* **Brief**
Considering every line below, count those with the word "turismo" and give only the result.

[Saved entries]
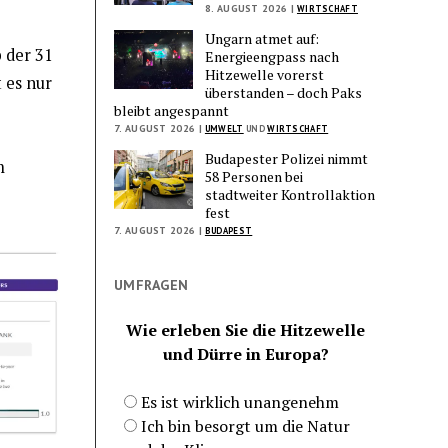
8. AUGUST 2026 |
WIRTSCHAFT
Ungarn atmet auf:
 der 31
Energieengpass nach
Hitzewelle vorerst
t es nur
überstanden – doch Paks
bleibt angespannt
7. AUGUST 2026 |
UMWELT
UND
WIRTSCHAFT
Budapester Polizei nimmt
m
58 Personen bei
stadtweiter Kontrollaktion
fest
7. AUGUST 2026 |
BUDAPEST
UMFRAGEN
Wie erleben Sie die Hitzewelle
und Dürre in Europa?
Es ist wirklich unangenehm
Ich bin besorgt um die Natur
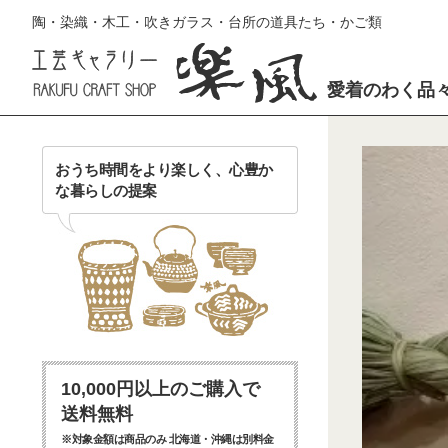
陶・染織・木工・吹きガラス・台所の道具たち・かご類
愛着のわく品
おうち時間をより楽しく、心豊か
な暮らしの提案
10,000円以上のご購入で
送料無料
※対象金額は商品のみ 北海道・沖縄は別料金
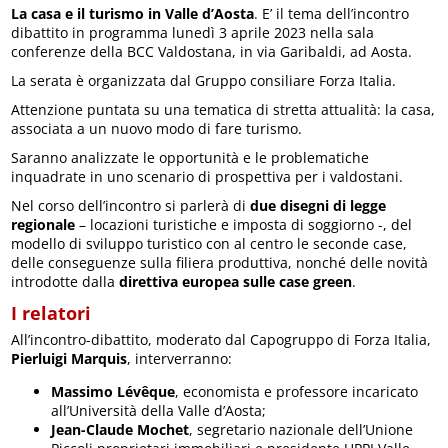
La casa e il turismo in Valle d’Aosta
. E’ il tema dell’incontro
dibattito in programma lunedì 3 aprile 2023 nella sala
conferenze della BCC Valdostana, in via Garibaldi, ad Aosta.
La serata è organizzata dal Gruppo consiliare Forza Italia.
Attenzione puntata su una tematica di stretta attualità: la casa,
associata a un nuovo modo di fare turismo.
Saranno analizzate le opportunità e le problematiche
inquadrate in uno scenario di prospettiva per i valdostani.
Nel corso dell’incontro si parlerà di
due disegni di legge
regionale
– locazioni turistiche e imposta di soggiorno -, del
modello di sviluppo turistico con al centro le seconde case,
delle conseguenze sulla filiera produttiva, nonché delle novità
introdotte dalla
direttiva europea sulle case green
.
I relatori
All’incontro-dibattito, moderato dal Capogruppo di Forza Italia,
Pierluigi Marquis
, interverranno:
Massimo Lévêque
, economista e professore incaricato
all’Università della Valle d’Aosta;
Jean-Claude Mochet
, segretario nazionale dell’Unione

* **Written answer**
2